Non è la prima volta che papa Francesco si rivolge ai sacerdoti per chiedere ‘vicinanza caritativa’, che è importante nello svolgimento della loro missione. A Roma queste parole sono state prese a cuore dall’Elemosineria Apostolica, trasformando le parole in gesti concreti.

Per questo il card. Konrad Krajewski ha spiegato a Vatican News che la modalità di aiuto ai poveri di Roma e a quelli che sostano intorno alla Santa Sede è cambiata alla luce dei decreti leggi emanati dal governo italiano e dalle disposizioni della Santa Sede:

“Lasciamo le docce e i bagni aperti perché per i poveri è una necessità e questa va rispettata. Significa ovviamente osservare le norme e le distanze di sicurezza. Il messaggio che vogliamo mandare ai senza tetto è uno solo: non siete soli a fronteggiare l’emergenza, noi ci siamo, vi supportiamo nelle necessità”.

In questo senso la Caritas di Roma ha lanciato un appello per cercare casa per chi è costretto a dormire in strada e contenere questa emergenza, trasformando le sue strutture di accoglienza notturna in spazi protetti funzionanti nelle 24 ore ed organizzando i servizi delle mense attraverso la distribuzione di cibo da asporto.

E  molte sono le iniziative per garantire un alloggio dalla Comunità di Sant’Egidio all’Auser, dall’Agesci dall’Anffas fino alla Uisp, in grado di disegnare una mappa della ‘nuova solidarietà’ nata dalla creatività e da quella ‘passione sociale’.

Quindi la Comunità di Sant’Egidio si riorganizza in base ai decreti nazionali: “Ha la capienza adeguata che permette il distanziamento tra le persone. Ora un tavolo pensato da 4 diventa da 1, uno da 6 diventa da due, facendo occupare solo i due capitavola”.

Eppoi c’è la chiesa di san Calisto, a Trastevere, trasformata in una casa per chi una casa non ce l’ha con tutte le misure di sicurezza: “Abbiamo lanciato un appello affinché questo aiuto non venga a mancare. E stanno rispondendo in tanti: molti che in questo momento non stanno lavorando ci stanno offrendo il loro aiuto”.

Anche l’Auser si mobilita con tante iniziative ‘a distanza’ messe in campo dalle sedi: si intensifica l’ascolto telefonico tramite i diversi numeri verdi, con volontari che contattano gli anziani soli anche solo per rassicurarli; con i volontari che assicurano spesa e farmaci a domicilio, accompagnamento sociale e trasporto protetto.
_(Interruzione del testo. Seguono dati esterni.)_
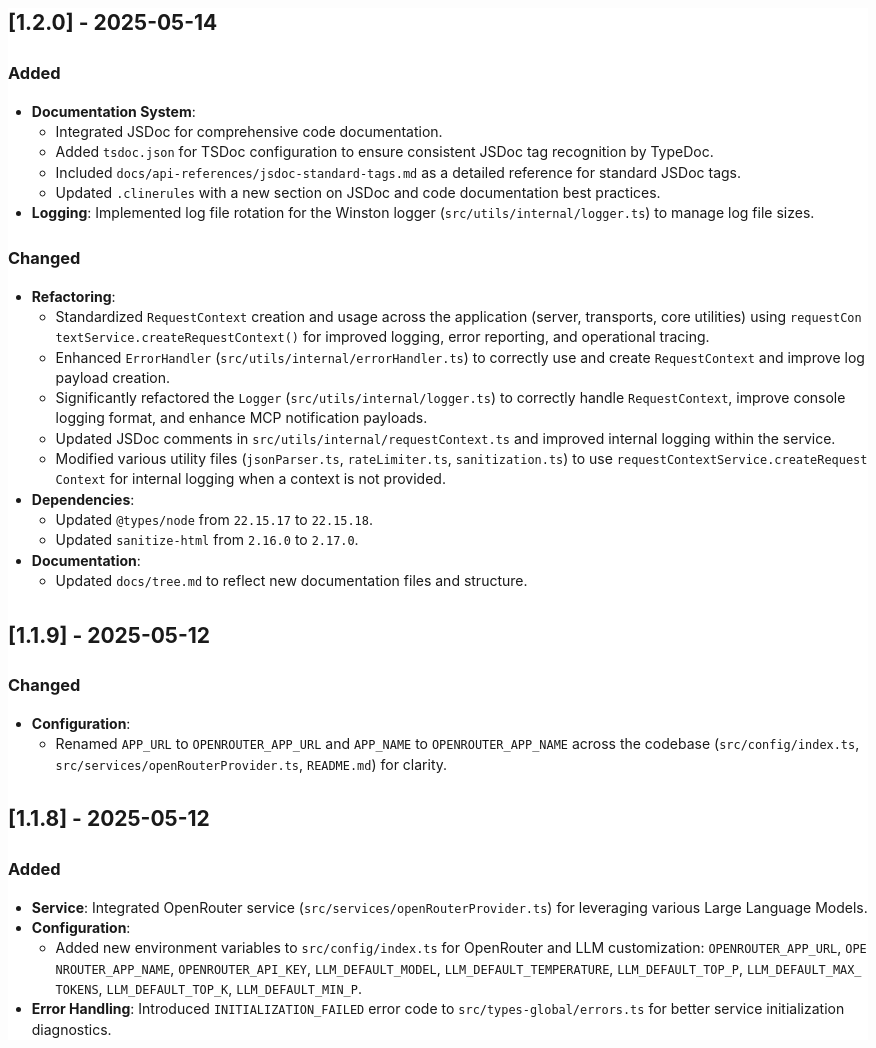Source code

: ## [1.2.0] - 2025-05-14

### Added

- **Documentation System**:
  - Integrated JSDoc for comprehensive code documentation.
  - Added `tsdoc.json` for TSDoc configuration to ensure consistent JSDoc tag recognition by TypeDoc.
  - Included `docs/api-references/jsdoc-standard-tags.md` as a detailed reference for standard JSDoc tags.
  - Updated `.clinerules` with a new section on JSDoc and code documentation best practices.
- **Logging**: Implemented log file rotation for the Winston logger (`src/utils/internal/logger.ts`) to manage log file sizes.

### Changed

- **Refactoring**:
  - Standardized `RequestContext` creation and usage across the application (server, transports, core utilities) using `requestContextService.createRequestContext()` for improved logging, error reporting, and operational tracing.
  - Enhanced `ErrorHandler` (`src/utils/internal/errorHandler.ts`) to correctly use and create `RequestContext` and improve log payload creation.
  - Significantly refactored the `Logger` (`src/utils/internal/logger.ts`) to correctly handle `RequestContext`, improve console logging format, and enhance MCP notification payloads.
  - Updated JSDoc comments in `src/utils/internal/requestContext.ts` and improved internal logging within the service.
  - Modified various utility files (`jsonParser.ts`, `rateLimiter.ts`, `sanitization.ts`) to use `requestContextService.createRequestContext` for internal logging when a context is not provided.
- **Dependencies**:
  - Updated `@types/node` from `22.15.17` to `22.15.18`.
  - Updated `sanitize-html` from `2.16.0` to `2.17.0`.
- **Documentation**:
  - Updated `docs/tree.md` to reflect new documentation files and structure.

## [1.1.9] - 2025-05-12

### Changed

- **Configuration**:
  - Renamed `APP_URL` to `OPENROUTER_APP_URL` and `APP_NAME` to `OPENROUTER_APP_NAME` across the codebase (`src/config/index.ts`, `src/services/openRouterProvider.ts`, `README.md`) for clarity.

## [1.1.8] - 2025-05-12

### Added

- **Service**: Integrated OpenRouter service (`src/services/openRouterProvider.ts`) for leveraging various Large Language Models.
- **Configuration**:
  - Added new environment variables to `src/config/index.ts` for OpenRouter and LLM customization: `OPENROUTER_APP_URL`, `OPENROUTER_APP_NAME`, `OPENROUTER_API_KEY`, `LLM_DEFAULT_MODEL`, `LLM_DEFAULT_TEMPERATURE`, `LLM_DEFAULT_TOP_P`, `LLM_DEFAULT_MAX_TOKENS`, `LLM_DEFAULT_TOP_K`, `LLM_DEFAULT_MIN_P`.
- **Error Handling**: Introduced `INITIALIZATION_FAILED` error code to `src/types-global/errors.ts` for better service initialization diagnostics.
Al centro di accoglienza ‘Binario 95’ hanno sospeso tutte le raccolte di indumenti e l’estensione della zona ‘protetta’ ha reso l’aiuto ai più deboli ancora più difficile.  Per questo, ‘Binario 95’ ha lanciato una campagna con l’hashtag #vorreirestareacasa per richiamare l’attenzione sulle difficili condizioni che le persone senza dimora e i servizi di accoglienza sono chiamati a fronteggiare:

“Solo le stime Istat parlano di 50.000 persone senza dimora, di cui 7.000 solo a Roma. Tuttavia, noi abbiamo contato nell’ultimo anno 20.000 persone che hanno chiesto aiuto alla sala operativa a cui si aggiungono le 12.000 persone che vivono nelle strutture occupate di Roma, le circa 5.000 presenze nei campi rom della Capitale…

Oltre a non avere una casa nella quale isolarsi, le persone senza dimora sono comunque costrette ad utilizzare le mense per nutrirsi e i centri di accoglienza per dormire, entrambi luoghi in genere affollati e promiscui, nei quali la distanza minima non può essere, in molti casi, rispettata.

Chi non ha un’abitazione, inoltre, pur avendo compreso la gravità della situazione e sforzandosi con buona volontà di rispettare le regole, ha molta difficoltà ad adeguarsi alle norme igieniche di base previste dal Dpcm per non parlare della complessità nel reperire i dispositivi di protezione, perché non ne ha le possibilità economiche”.